The Plaintiff did not report to work from September 22 through 25, 2008 and she was ultimately terminated for job abandonment, which was defined as being absent from duty for more that three consecutive business days without giving notice to management and without securing permission to be on leave.  Additionally, the TDHS employee handbook required employees to personally notify their superior(s) by telephone if they were going to be late for or absent from work.  The plaintiff did not utilize this “call-in” procedure for her absences in September, 2008.

The plaintiff subsequently filed suit against TDHS, alleging interference with her right to take intermittent FMLA leave and retaliation under the FMLA.  The U.S. District Court for the Middle District of Tennessee granted summary judgment in favor of TDHS, finding that, even assuming the plaintiff was entitled to take FMLA leave, there was no dispute that she failed to contact her supervisor related to her absences in September, 2008.

The Sixth Circuit affirmed the dismissal of plaintiff’s claims, finding that it was undisputed that plaintiff failed to follow TDHS’ “call-in” procedure and the enforcement of the job abandonment policy was not related to plaintiff’s request for FMLA leave because the policy applied to employees who are absent from work without approval for any reason. 

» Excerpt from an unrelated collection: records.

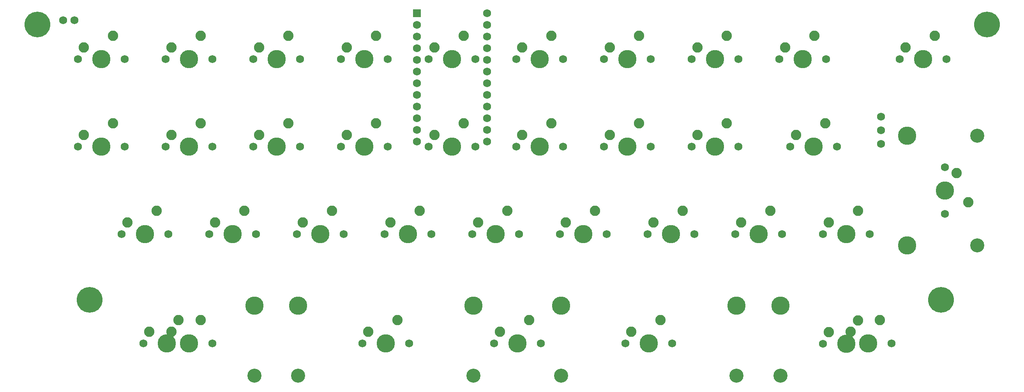
<source format=gbr>
G04 #@! TF.GenerationSoftware,KiCad,Pcbnew,(5.1.9)-1*
G04 #@! TF.CreationDate,2021-12-01T20:16:17-08:00*
G04 #@! TF.ProjectId,Isola_v2,49736f6c-615f-4763-922e-6b696361645f,rev?*
G04 #@! TF.SameCoordinates,Original*
G04 #@! TF.FileFunction,Soldermask,Top*
G04 #@! TF.FilePolarity,Negative*
%FSLAX46Y46*%
G04 Gerber Fmt 4.6, Leading zero omitted, Abs format (unit mm)*
G04 Created by KiCad (PCBNEW (5.1.9)-1) date 2021-12-01 20:16:17*
%MOMM*%
%LPD*%
G01*
G04 APERTURE LIST*
%ADD10C,1.752600*%
%ADD11R,1.752600X1.752600*%
%ADD12C,2.250000*%
%ADD13C,3.987800*%
%ADD14C,1.750000*%
%ADD15C,3.048000*%
%ADD16C,5.600000*%
G04 APERTURE END LIST*
D10*
X93345000Y457200D03*
X78105000Y-27482800D03*
X93345000Y-2082800D03*
X93345000Y-4622800D03*
X93345000Y-7162800D03*
X93345000Y-9702800D03*
X93345000Y-12242800D03*
X93345000Y-14782800D03*
X93345000Y-17322800D03*
X93345000Y-19862800D03*
X93345000Y-22402800D03*
X93345000Y-24942800D03*
X93345000Y-27482800D03*
X78105000Y-24942800D03*
X78105000Y-22402800D03*
X78105000Y-19862800D03*
X78105000Y-17322800D03*
X78105000Y-14782800D03*
X78105000Y-12242800D03*
X78105000Y-9702800D03*
X78105000Y-7162800D03*
X78105000Y-4622800D03*
X78105000Y-2082800D03*
D11*
X78105000Y457200D03*
D12*
X178752500Y-66357500D03*
D13*
X176212500Y-71437500D03*
D12*
X172402500Y-68897500D03*
D14*
X171132500Y-71437500D03*
X181292500Y-71437500D03*
D12*
X26352500Y-66357500D03*
D13*
X23812500Y-71437500D03*
D12*
X20002500Y-68897500D03*
D14*
X18732500Y-71437500D03*
X28892500Y-71437500D03*
D12*
X88265000Y-4445000D03*
D13*
X85725000Y-9525000D03*
D12*
X81915000Y-6985000D03*
D14*
X80645000Y-9525000D03*
X90805000Y-9525000D03*
D12*
X12065000Y-4445000D03*
D13*
X9525000Y-9525000D03*
D12*
X5715000Y-6985000D03*
D14*
X4445000Y-9525000D03*
X14605000Y-9525000D03*
D12*
X31115000Y-4445000D03*
D13*
X28575000Y-9525000D03*
D12*
X24765000Y-6985000D03*
D14*
X23495000Y-9525000D03*
X33655000Y-9525000D03*
D12*
X50165000Y-4445000D03*
D13*
X47625000Y-9525000D03*
D12*
X43815000Y-6985000D03*
D14*
X42545000Y-9525000D03*
X52705000Y-9525000D03*
D12*
X69215000Y-4445000D03*
D13*
X66675000Y-9525000D03*
D12*
X62865000Y-6985000D03*
D14*
X61595000Y-9525000D03*
X71755000Y-9525000D03*
D12*
X107315000Y-4445000D03*
D13*
X104775000Y-9525000D03*
D12*
X100965000Y-6985000D03*
D14*
X99695000Y-9525000D03*
X109855000Y-9525000D03*
D12*
X126365000Y-4445000D03*
D13*
X123825000Y-9525000D03*
D12*
X120015000Y-6985000D03*
D14*
X118745000Y-9525000D03*
X128905000Y-9525000D03*
D12*
X145415000Y-4445000D03*
D13*
X142875000Y-9525000D03*
D12*
X139065000Y-6985000D03*
D14*
X137795000Y-9525000D03*
X147955000Y-9525000D03*
D12*
X164465000Y-4445000D03*
D13*
X161925000Y-9525000D03*
D12*
X158115000Y-6985000D03*
D14*
X156845000Y-9525000D03*
X167005000Y-9525000D03*
D12*
X12065000Y-23495000D03*
D13*
X9525000Y-28575000D03*
D12*
X5715000Y-26035000D03*
D14*
X4445000Y-28575000D03*
X14605000Y-28575000D03*
D12*
X31115000Y-23495000D03*
D13*
X28575000Y-28575000D03*
D12*
X24765000Y-26035000D03*
D14*
X23495000Y-28575000D03*
X33655000Y-28575000D03*
D12*
X50165000Y-23495000D03*
D13*
X47625000Y-28575000D03*
D12*
X43815000Y-26035000D03*
D14*
X42545000Y-28575000D03*
X52705000Y-28575000D03*
D12*
X69215000Y-23495000D03*
D13*
X66675000Y-28575000D03*
D12*
X62865000Y-26035000D03*
D14*
X61595000Y-28575000D03*
X71755000Y-28575000D03*
D12*
X88265000Y-23495000D03*
D13*
X85725000Y-28575000D03*
D12*
X81915000Y-26035000D03*
D14*
X80645000Y-28575000D03*
X90805000Y-28575000D03*
D12*
X107315000Y-23495000D03*
D13*
X104775000Y-28575000D03*
D12*
X100965000Y-26035000D03*
D14*
X99695000Y-28575000D03*
X109855000Y-28575000D03*
D12*
X126365000Y-23495000D03*
D13*
X123825000Y-28575000D03*
D12*
X120015000Y-26035000D03*
D14*
X118745000Y-28575000D03*
X128905000Y-28575000D03*
D12*
X145415000Y-23495000D03*
D13*
X142875000Y-28575000D03*
D12*
X139065000Y-26035000D03*
D14*
X137795000Y-28575000D03*
X147955000Y-28575000D03*
D12*
X21590000Y-42545000D03*
D13*
X19050000Y-47625000D03*
D12*
X15240000Y-45085000D03*
D14*
X13970000Y-47625000D03*
X24130000Y-47625000D03*
D12*
X40640000Y-42545000D03*
D13*
X38100000Y-47625000D03*
D12*
X34290000Y-45085000D03*
D14*
X33020000Y-47625000D03*
X43180000Y-47625000D03*
D12*
X59690000Y-42545000D03*
D13*
X57150000Y-47625000D03*
D12*
X53340000Y-45085000D03*
D14*
X52070000Y-47625000D03*
X62230000Y-47625000D03*
D12*
X78740000Y-42545000D03*
D13*
X76200000Y-47625000D03*
D12*
X72390000Y-45085000D03*
D14*
X71120000Y-47625000D03*
X81280000Y-47625000D03*
D12*
X97790000Y-42545000D03*
D13*
X95250000Y-47625000D03*
D12*
X91440000Y-45085000D03*
D14*
X90170000Y-47625000D03*
X100330000Y-47625000D03*
D12*
X116840000Y-42545000D03*
D13*
X114300000Y-47625000D03*
D12*
X110490000Y-45085000D03*
D14*
X109220000Y-47625000D03*
X119380000Y-47625000D03*
D12*
X135890000Y-42545000D03*
D13*
X133350000Y-47625000D03*
D12*
X129540000Y-45085000D03*
D14*
X128270000Y-47625000D03*
X138430000Y-47625000D03*
D12*
X154940000Y-42545000D03*
D13*
X152400000Y-47625000D03*
D12*
X148590000Y-45085000D03*
D14*
X147320000Y-47625000D03*
X157480000Y-47625000D03*
D12*
X173990000Y-42545000D03*
D13*
X171450000Y-47625000D03*
D12*
X167640000Y-45085000D03*
D14*
X166370000Y-47625000D03*
X176530000Y-47625000D03*
D12*
X173990000Y-66370200D03*
D13*
X171450000Y-71450200D03*
D12*
X167640000Y-68910200D03*
D14*
X166370000Y-71450200D03*
X176530000Y-71450200D03*
D12*
X31115000Y-66319400D03*
D13*
X28575000Y-71399400D03*
D12*
X24765000Y-68859400D03*
D14*
X23495000Y-71399400D03*
X33655000Y-71399400D03*
D12*
X190658750Y-4445000D03*
D13*
X188118750Y-9525000D03*
D12*
X184308750Y-6985000D03*
D14*
X183038750Y-9525000D03*
X193198750Y-9525000D03*
D12*
X166846250Y-23495000D03*
D13*
X164306250Y-28575000D03*
D12*
X160496250Y-26035000D03*
D14*
X159226250Y-28575000D03*
X169386250Y-28575000D03*
D10*
X3750000Y-1041400D03*
X1270000Y-1041400D03*
X179000000Y-28000000D03*
X179000000Y-25000000D03*
X179000000Y-22000000D03*
D12*
X197967600Y-40640000D03*
D13*
X192887600Y-38100000D03*
D12*
X195427600Y-34290000D03*
D14*
X192887600Y-33020000D03*
X192887600Y-43180000D03*
D15*
X199872600Y-50038000D03*
X199872600Y-26162000D03*
D13*
X184632600Y-50038000D03*
X184632600Y-26162000D03*
D12*
X131089400Y-66319400D03*
X124739400Y-68859400D03*
D13*
X128549400Y-71399400D03*
D14*
X123469400Y-71399400D03*
X133629400Y-71399400D03*
D15*
X109499400Y-78384400D03*
X147599400Y-78384400D03*
D13*
X109499400Y-63144400D03*
X147599400Y-63144400D03*
D12*
X73939400Y-66319400D03*
X67589400Y-68859400D03*
D13*
X71399400Y-71399400D03*
D14*
X66319400Y-71399400D03*
X76479400Y-71399400D03*
D15*
X52349400Y-78384400D03*
X90449400Y-78384400D03*
D13*
X52349400Y-63144400D03*
X90449400Y-63144400D03*
D12*
X102552500Y-66357500D03*
D13*
X100012500Y-71437500D03*
D12*
X96202500Y-68897500D03*
D14*
X94932500Y-71437500D03*
X105092500Y-71437500D03*
D15*
X42862500Y-78422500D03*
X157162500Y-78422500D03*
D13*
X42862500Y-63182500D03*
X157162500Y-63182500D03*
D16*
X-4356250Y-2000000D03*
X202000000Y-2000000D03*
X7000000Y-61899800D03*
X192000000Y-61925200D03*
M02*

</source>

It is also worth noting that the Sixth Circuit relied upon its previous decision in Allen v. Butler Cnty. Comm’rs, 331 Fed. Appx. 389 (6th Cir. 2009), in which it found that an employer could terminate an employee on FMLA leave for violating the more stringent requirements of a concurrently run paid sick leave policy, which included a “call-in” requirement.  The Allen court noted that because the “call-in” procedures established the obligations of employees on any type of leave, whether pursuant to FMLA or not, the employer therein was not liable for interfering with the employee’s right to take FMLA leave.